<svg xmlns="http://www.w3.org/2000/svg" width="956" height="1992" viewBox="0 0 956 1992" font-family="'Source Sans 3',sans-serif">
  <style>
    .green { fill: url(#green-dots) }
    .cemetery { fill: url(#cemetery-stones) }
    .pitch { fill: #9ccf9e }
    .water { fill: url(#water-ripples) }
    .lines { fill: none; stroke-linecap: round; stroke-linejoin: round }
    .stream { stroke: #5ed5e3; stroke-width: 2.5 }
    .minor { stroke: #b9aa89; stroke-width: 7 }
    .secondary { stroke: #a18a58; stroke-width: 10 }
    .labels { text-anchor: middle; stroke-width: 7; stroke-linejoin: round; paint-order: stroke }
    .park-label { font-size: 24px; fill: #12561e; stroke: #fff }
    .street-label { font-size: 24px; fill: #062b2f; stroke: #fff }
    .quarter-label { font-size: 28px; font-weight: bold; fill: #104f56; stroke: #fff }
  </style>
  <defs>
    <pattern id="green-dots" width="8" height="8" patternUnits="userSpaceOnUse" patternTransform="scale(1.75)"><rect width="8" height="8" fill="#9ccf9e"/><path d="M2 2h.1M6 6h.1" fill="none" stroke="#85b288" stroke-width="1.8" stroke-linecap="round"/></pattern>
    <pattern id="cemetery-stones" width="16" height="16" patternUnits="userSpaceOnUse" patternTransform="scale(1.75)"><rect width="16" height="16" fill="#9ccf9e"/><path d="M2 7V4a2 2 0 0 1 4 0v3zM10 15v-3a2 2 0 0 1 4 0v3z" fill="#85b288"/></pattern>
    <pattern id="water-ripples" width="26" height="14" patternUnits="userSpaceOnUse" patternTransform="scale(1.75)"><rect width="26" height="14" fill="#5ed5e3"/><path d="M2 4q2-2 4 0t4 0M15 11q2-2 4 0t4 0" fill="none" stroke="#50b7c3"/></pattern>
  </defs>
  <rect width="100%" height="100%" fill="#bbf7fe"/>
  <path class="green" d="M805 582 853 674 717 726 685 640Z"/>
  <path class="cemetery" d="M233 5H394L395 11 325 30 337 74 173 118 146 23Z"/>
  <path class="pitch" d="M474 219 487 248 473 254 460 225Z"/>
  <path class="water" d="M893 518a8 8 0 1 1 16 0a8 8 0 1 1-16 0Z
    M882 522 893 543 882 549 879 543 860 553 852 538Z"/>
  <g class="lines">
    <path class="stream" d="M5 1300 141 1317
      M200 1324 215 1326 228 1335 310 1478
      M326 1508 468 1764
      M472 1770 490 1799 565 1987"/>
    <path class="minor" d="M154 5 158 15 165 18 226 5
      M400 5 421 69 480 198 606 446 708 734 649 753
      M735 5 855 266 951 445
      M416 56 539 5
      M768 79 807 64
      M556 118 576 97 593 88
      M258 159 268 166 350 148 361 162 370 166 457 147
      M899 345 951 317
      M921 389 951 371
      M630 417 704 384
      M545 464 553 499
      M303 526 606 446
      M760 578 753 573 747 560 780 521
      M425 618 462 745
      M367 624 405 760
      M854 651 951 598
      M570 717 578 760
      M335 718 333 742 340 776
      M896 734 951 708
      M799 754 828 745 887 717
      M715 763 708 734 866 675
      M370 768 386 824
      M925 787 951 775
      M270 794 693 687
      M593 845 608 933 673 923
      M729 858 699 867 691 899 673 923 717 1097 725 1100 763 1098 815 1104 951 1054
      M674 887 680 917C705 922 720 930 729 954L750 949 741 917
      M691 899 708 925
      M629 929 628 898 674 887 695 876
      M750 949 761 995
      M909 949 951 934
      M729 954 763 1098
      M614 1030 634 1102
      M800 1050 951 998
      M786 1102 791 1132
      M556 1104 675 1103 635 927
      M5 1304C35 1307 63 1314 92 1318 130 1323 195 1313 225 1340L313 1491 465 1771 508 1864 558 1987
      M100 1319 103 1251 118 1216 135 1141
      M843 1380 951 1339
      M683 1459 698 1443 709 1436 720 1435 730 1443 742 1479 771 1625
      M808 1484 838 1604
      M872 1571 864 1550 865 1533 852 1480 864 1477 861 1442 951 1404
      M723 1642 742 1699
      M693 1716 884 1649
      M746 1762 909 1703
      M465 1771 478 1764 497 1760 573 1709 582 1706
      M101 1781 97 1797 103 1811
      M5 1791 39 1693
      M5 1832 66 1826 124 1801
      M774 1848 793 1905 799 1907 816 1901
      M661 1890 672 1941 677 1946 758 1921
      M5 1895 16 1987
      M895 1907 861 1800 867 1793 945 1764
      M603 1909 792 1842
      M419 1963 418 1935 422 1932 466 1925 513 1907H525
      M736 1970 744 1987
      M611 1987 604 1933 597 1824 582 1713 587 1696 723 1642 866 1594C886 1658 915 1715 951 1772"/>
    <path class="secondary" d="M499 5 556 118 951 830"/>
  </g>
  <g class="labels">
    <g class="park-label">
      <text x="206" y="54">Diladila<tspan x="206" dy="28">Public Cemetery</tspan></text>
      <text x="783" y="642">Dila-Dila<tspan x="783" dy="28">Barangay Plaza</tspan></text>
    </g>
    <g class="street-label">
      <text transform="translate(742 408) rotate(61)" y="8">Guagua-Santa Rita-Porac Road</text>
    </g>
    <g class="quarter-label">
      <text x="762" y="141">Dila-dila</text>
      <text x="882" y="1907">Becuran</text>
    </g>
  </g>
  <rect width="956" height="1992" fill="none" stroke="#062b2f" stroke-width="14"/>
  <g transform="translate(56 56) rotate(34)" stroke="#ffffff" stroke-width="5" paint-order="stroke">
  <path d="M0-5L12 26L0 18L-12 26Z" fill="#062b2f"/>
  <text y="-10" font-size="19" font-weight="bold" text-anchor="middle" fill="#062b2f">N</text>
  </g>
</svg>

**Your objective**
Every record should be given again without alteration.

**Written solution**
<svg xmlns="http://www.w3.org/2000/svg" width="956" height="1992" viewBox="0 0 956 1992" font-family="'Source Sans 3',sans-serif">
  <style>
    .green { fill: url(#green-dots) }
    .cemetery { fill: url(#cemetery-stones) }
    .pitch { fill: #9ccf9e }
    .water { fill: url(#water-ripples) }
    .lines { fill: none; stroke-linecap: round; stroke-linejoin: round }
    .stream { stroke: #5ed5e3; stroke-width: 2.5 }
    .minor { stroke: #b9aa89; stroke-width: 7 }
    .secondary { stroke: #a18a58; stroke-width: 10 }
    .labels { text-anchor: middle; stroke-width: 7; stroke-linejoin: round; paint-order: stroke }
    .park-label { font-size: 24px; fill: #12561e; stroke: #fff }
    .street-label { font-size: 24px; fill: #062b2f; stroke: #fff }
    .quarter-label { font-size: 28px; font-weight: bold; fill: #104f56; stroke: #fff }
  </style>
  <defs>
    <pattern id="green-dots" width="8" height="8" patternUnits="userSpaceOnUse" patternTransform="scale(1.75)"><rect width="8" height="8" fill="#9ccf9e"/><path d="M2 2h.1M6 6h.1" fill="none" stroke="#85b288" stroke-width="1.8" stroke-linecap="round"/></pattern>
    <pattern id="cemetery-stones" width="16" height="16" patternUnits="userSpaceOnUse" patternTransform="scale(1.75)"><rect width="16" height="16" fill="#9ccf9e"/><path d="M2 7V4a2 2 0 0 1 4 0v3zM10 15v-3a2 2 0 0 1 4 0v3z" fill="#85b288"/></pattern>
    <pattern id="water-ripples" width="26" height="14" patternUnits="userSpaceOnUse" patternTransform="scale(1.75)"><rect width="26" height="14" fill="#5ed5e3"/><path d="M2 4q2-2 4 0t4 0M15 11q2-2 4 0t4 0" fill="none" stroke="#50b7c3"/></pattern>
  </defs>
  <rect width="100%" height="100%" fill="#bbf7fe"/>
  <path class="green" d="M805 582 853 674 717 726 685 640Z"/>
  <path class="cemetery" d="M233 5H394L395 11 325 30 337 74 173 118 146 23Z"/>
  <path class="pitch" d="M474 219 487 248 473 254 460 225Z"/>
  <path class="water" d="M893 518a8 8 0 1 1 16 0a8 8 0 1 1-16 0Z
    M882 522 893 543 882 549 879 543 860 553 852 538Z"/>
  <g class="lines">
    <path class="stream" d="M5 1300 141 1317
      M200 1324 215 1326 228 1335 310 1478
      M326 1508 468 1764
      M472 1770 490 1799 565 1987"/>
    <path class="minor" d="M154 5 158 15 165 18 226 5
      M400 5 421 69 480 198 606 446 708 734 649 753
      M735 5 855 266 951 445
      M416 56 539 5
      M768 79 807 64
      M556 118 576 97 593 88
      M258 159 268 166 350 148 361 162 370 166 457 147
      M899 345 951 317
      M921 389 951 371
      M630 417 704 384
      M545 464 553 499
      M303 526 606 446
      M760 578 753 573 747 560 780 521
      M425 618 462 745
      M367 624 405 760
      M854 651 951 598
      M570 717 578 760
      M335 718 333 742 340 776
      M896 734 951 708
      M799 754 828 745 887 717
      M715 763 708 734 866 675
      M370 768 386 824
      M925 787 951 775
      M270 794 693 687
      M593 845 608 933 673 923
      M729 858 699 867 691 899 673 923 717 1097 725 1100 763 1098 815 1104 951 1054
      M674 887 680 917C705 922 720 930 729 954L750 949 741 917
      M691 899 708 925
      M629 929 628 898 674 887 695 876
      M750 949 761 995
      M909 949 951 934
      M729 954 763 1098
      M614 1030 634 1102
      M800 1050 951 998
      M786 1102 791 1132
      M556 1104 675 1103 635 927
      M5 1304C35 1307 63 1314 92 1318 130 1323 195 1313 225 1340L313 1491 465 1771 508 1864 558 1987
      M100 1319 103 1251 118 1216 135 1141
      M843 1380 951 1339
      M683 1459 698 1443 709 1436 720 1435 730 1443 742 1479 771 1625
      M808 1484 838 1604
      M872 1571 864 1550 865 1533 852 1480 864 1477 861 1442 951 1404
      M723 1642 742 1699
      M693 1716 884 1649
      M746 1762 909 1703
      M465 1771 478 1764 497 1760 573 1709 582 1706
      M101 1781 97 1797 103 1811
      M5 1791 39 1693
      M5 1832 66 1826 124 1801
      M774 1848 793 1905 799 1907 816 1901
      M661 1890 672 1941 677 1946 758 1921
      M5 1895 16 1987
      M895 1907 861 1800 867 1793 945 1764
      M603 1909 792 1842
      M419 1963 418 1935 422 1932 466 1925 513 1907H525
      M736 1970 744 1987
      M611 1987 604 1933 597 1824 582 1713 587 1696 723 1642 866 1594C886 1658 915 1715 951 1772"/>
    <path class="secondary" d="M499 5 556 118 951 830"/>
  </g>
  <g class="labels">
    <g class="park-label">
      <text x="206" y="54">Diladila<tspan x="206" dy="28">Public Cemetery</tspan></text>
      <text x="783" y="642">Dila-Dila<tspan x="783" dy="28">Barangay Plaza</tspan></text>
    </g>
    <g class="street-label">
      <text transform="translate(742 408) rotate(61)" y="8">Guagua-Santa Rita-Porac Road</text>
    </g>
    <g class="quarter-label">
      <text x="762" y="141">Dila-dila</text>
      <text x="882" y="1907">Becuran</text>
    </g>
  </g>
  <rect width="956" height="1992" fill="none" stroke="#062b2f" stroke-width="14"/>
  <g transform="translate(56 56) rotate(34)" stroke="#ffffff" stroke-width="5" paint-order="stroke">
  <path d="M0-5L12 26L0 18L-12 26Z" fill="#062b2f"/>
  <text y="-10" font-size="19" font-weight="bold" text-anchor="middle" fill="#062b2f">N</text>
  </g>
</svg>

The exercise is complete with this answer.